## Data supplied
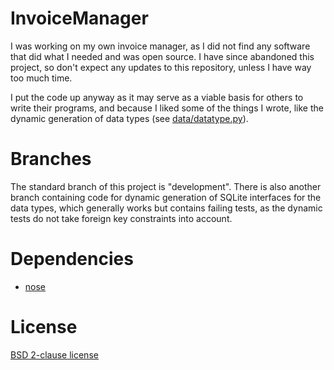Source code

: InvoiceManager
==============

I was working on my own invoice manager, as I did not find any software that did what I needed and was open source. I have since abandoned this project, so don't expect any updates to this repository, unless I have way too much time.

I put the code up anyway as it may serve as a viable basis for others to write their programs, and because I liked some of the things I wrote, like the dynamic generation of data types (see [data/datatype.py](https://github.com/malexmave/python-invoice-manager/blob/development/data/datatype.py)).

# Branches
The standard branch of this project is "development". There is also another branch containing code for dynamic generation of SQLite interfaces for the data types, which generally works but contains failing tests, as the dynamic tests do not take foreign key constraints into account.

# Dependencies
* [nose](https://nose.readthedocs.org/en/latest/)

# License
[BSD 2-clause license](https://github.com/malexmave/python-invoice-manager/blob/development/LICENSE)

## The task
Please render the records above as a JSON list of strings with one string per line, skipping blank lines and leaving the pictures out.

## Response below
[
  "Source code",
  ": InvoiceManager",
  "==============",
  "I was working on my own invoice manager, as I did not find any software that did what I needed and was open source. I have since abandoned this project, so don't expect any updates to this repository, unless I have way too much time.",
  "I put the code up anyway as it may serve as a viable basis for others to write their programs, and because I liked some of the things I wrote, like the dynamic generation of data types (see [data/datatype.py](https://github.com/malexmave/python-invoice-manager/blob/development/data/datatype.py)).",
  "# Branches",
  "The standard branch of this project is \"development\". There is also another branch containing code for dynamic generation of SQLite interfaces for the data types, which generally works but contains failing tests, as the dynamic tests do not take foreign key constraints into account.",
  "# Dependencies",
  "* [nose](https://nose.readthedocs.org/en/latest/)",
  "# License",
  "[BSD 2-clause license](https://github.com/malexmave/python-invoice-manager/blob/development/LICENSE)"
]